China’s decisions were partly driven by economic realities, according to the report.

Its vast manufacturing industry consumes energy, much of which it imports in the form of oil and gas. China sought to remain competitive and energy-secure by becoming autonomous.

That brought a powerful added benefit. Beijing has financed a domestic market for electric technologies and invested in a growing patent gap with the rest of the world.

In 2020, it was responsible for 5 percent of global energy patent applications. That figure is now 75 percent.

In bringing about this transformation, it is becoming the hub of a global market supply chain.

“Today, in solar and batteries, China’s manufacturing capacity is greater than global demand,” said Butler-Sloss. Unlike China’s overinvestment in real estate in the last decade, which harmed parts of its financial system, she believes this bet is a winner because batteries and solar panels can be exported.

“You get some people using language, like oversupply. I think the uptake market is more dynamic and responsive, and we’re seeing that oversupply meets these emerging markets,” she said.

China yet to tackle greenhouse gas emissions

China helped ensure this uptake by investing beyond its borders.

“Chinese battery and [electric vehicle] firms have invested about $80bn in facilities in emerging markets and around the world. And this is the technology, know-how, and the finance to build up these industries … in different countries,” she said.

Last year, China invested almost a third of the global total in renewable energy capacity – $625bn, while Europe invested $426bn and the US $409bn. Its return was triple the investment.
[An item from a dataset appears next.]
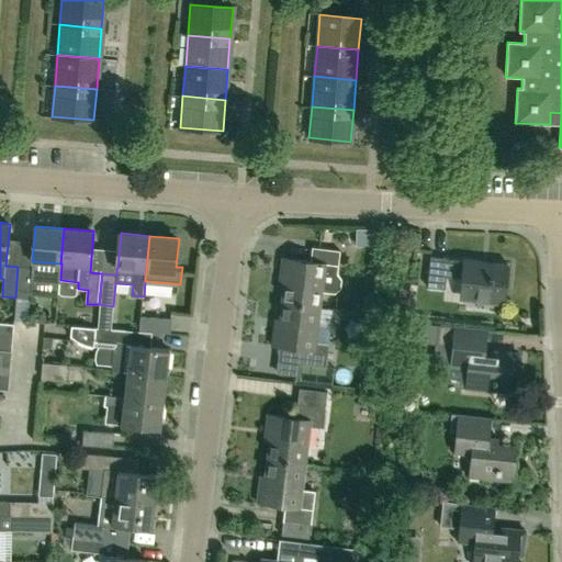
[(283,284),(281,302),(318,306),(321,291),(335,293),(340,289),(341,279),(336,273),(336,268),(338,250),(311,247),(308,261),(282,258),(278,284),(283,284)]
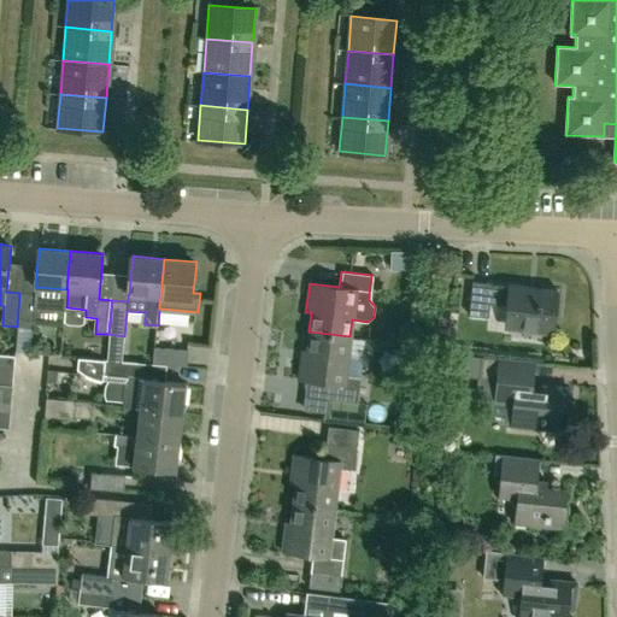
[(509,287),(491,286),(492,283),(471,281),(468,313),(488,316),(489,303),(507,305),(506,323),(554,328),(558,291),(509,285),(509,287)]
China’s clean energy sector – led by the “new three” industries of solar panels, batteries and electric vehicles – expanded three times faster than the rest of the economy, adding $1.9 trillion to China’s output.

The US and Europe have watched on with alarm because China’s state-subsidised industries have undercut everyone else’s.

When dedicating hundreds of billions of dollars to the rollout of solar and wind energy in his Inflation Reduction Act, Joe Biden, the former US president, marked that money strictly for investments on US soil.

Even so, said Ember’s lead on the report, Biden was still benefitting from Beijing because its investment stimulated other countries to develop.

“If China had not made these investments, then where would we be now?” said editor Richard Black. “Would we have seen the same scale of investments in any particular country or region?”

“My own personal opinion is probably that we wouldn’t have done,” Black said. “The Chinese government, in collaboration with the major companies, realised some time ago that there was going to be an enormous export market here and invested accordingly in a strategic way, bringing together deployment policies … manufacturing policies and export policies. And I’ve never really seen any other country trying to do that.”

Europe remains competitive on some metrics. For example, whereas electricity accounts for a third of China’s energy mix versus one-quarter in Europe, Europe’s electricity is cleaner, with three in 10 gigawatts coming from renewables, compared with China’s two in every 10.

And for all its investment, China has yet to show a reduction in its greenhouse gas emissions, which is, after all, the main objective of the energy transition. According to the International Energy Agency, emissions from the European Union and the US have been falling since the turn of the century.